At the earnings conference held on July 30, Microsoft stated that it will continue to expand its investment in Microsoft Cloud and AI infrastructure to meet growing demand. At the same time, Microsoft executives revealed that capital expenditures in the fourth quarter of fiscal year 2024 will jump from US$14 billion in the previous quarter to US$19 billion, reaching the highest single-quarter level since fiscal year 2024.
Amy Hood, Microsoft's executive vice president and chief financial officer, said that almost all capital expenditures are used for AI and cloud computing, and half of them are used for infrastructure investment, which is mainly built to meet AI-related needs.
But at the same time, Microsoft also gave Wall Street a "vaccine" at the earnings conference. The company said, "It is expected that the growth of AI services (revenue) will be constrained by current capacity limitations in the first half of the next fiscal year."
Turning to Amazon, after focusing on cost-cutting over the past two years, the company is betting big on generative AI. According to Reuters, citing forecasts from the London Stock Exchange, Amazon's capital investment, mainly for building cloud and generative AI infrastructure, grew 43% in the second quarter of this year to $16.41 billion. This is an increase of about $1.5 billion from the previous three months.
During an earnings call on August 1, Amazon Chief Financial Officer Brian Olsavsky pledged to invest more in the second half of the year, with much of the spending going to support the growth needed in AWS infrastructure.
The same is true for Meta. The reporter noted that the company expects capital expenditures to continue to increase next year, mainly for AI research and product development. Meta had expected full-year capital expenditures in 2024 to be between $35 billion and $40 billion, up from $30 billion to $37 billion in 2023.
Although Apple's capital expenditure growth rate is slightly lower than that of other giants, its rapid promotion of "Apple Intelligence" this year also proves its determination to increase its investment in AI. In the earnings conference, Apple CEO Tim Cook spent most of his time avoiding questions about the sales growth brought by AI. Although capital expenditures are on a downward trend according to the earnings data, Cook admitted that the company's AI costs are rising.

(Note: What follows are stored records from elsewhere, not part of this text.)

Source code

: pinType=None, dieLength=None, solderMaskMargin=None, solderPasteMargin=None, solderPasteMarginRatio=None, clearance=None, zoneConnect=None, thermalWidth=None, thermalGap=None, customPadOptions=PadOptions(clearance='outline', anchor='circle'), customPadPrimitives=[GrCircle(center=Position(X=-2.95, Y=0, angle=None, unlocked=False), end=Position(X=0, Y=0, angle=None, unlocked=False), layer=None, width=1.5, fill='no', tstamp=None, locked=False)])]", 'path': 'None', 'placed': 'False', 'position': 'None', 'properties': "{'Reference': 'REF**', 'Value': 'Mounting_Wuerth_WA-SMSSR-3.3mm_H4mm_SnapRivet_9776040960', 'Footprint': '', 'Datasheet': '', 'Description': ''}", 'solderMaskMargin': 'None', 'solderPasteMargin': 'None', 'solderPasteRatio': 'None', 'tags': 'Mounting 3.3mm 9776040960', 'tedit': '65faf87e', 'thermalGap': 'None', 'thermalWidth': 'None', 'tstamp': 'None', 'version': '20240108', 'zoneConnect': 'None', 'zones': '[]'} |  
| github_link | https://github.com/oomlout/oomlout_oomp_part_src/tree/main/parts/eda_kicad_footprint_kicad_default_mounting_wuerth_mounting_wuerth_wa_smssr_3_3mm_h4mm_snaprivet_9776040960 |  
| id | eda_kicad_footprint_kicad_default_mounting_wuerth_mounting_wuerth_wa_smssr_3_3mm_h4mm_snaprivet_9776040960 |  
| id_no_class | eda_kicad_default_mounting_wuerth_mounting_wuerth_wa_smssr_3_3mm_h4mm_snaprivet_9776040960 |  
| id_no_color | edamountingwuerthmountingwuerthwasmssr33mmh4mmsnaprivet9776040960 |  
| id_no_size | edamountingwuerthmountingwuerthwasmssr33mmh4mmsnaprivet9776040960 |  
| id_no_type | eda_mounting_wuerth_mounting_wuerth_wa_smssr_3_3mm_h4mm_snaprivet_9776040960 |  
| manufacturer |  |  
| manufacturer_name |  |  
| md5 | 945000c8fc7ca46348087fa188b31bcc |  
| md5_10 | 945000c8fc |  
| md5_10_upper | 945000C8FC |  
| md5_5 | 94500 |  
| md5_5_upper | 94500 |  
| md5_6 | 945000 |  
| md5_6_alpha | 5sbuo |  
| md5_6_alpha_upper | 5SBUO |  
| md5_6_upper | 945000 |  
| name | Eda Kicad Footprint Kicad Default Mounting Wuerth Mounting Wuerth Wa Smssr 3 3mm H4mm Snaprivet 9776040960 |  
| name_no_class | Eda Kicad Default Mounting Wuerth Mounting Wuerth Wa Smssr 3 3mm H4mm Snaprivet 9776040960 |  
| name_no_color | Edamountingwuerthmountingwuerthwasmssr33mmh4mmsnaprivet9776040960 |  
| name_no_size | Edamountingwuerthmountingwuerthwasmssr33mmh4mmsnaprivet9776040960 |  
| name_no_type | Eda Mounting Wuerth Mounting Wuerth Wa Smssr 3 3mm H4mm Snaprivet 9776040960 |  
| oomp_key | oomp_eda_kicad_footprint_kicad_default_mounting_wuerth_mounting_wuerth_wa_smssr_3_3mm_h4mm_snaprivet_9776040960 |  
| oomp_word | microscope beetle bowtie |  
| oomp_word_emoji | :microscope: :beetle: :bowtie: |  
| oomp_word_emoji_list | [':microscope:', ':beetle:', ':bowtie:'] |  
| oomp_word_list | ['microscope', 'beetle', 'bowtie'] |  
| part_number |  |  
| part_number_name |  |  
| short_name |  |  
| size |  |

What are the considerations of technology giants in investing in AI development on such a large scale?
It has been reported that investment in AI involves the reconstruction of the entire computing platform, comparable to the transition from mainframes to personal computers in the 1980s. In this new AI computing era, every company must upgrade its infrastructure to remain competitive. For companies, AI investment has become a matter of survival rather than just pursuing incremental profits. This may be a problem that Wall Street has overlooked.
This also echoes the previous statements made by Meta CEO Zuckerberg and Google CEO Pichai: they would rather overinvest than underinvest, because lagging behind in competition in the technology industry means "having nothing."
Zuckerberg admitted in an interview in July that the consequence of falling behind is that the company will be at a disadvantage in the most important technologies in the next 10 to 15 years. Pichai also expressed a similar view in last week’s earnings conference: Although AI is costly, the risk of underinvestment is far greater than the risk of overinvestment for the company.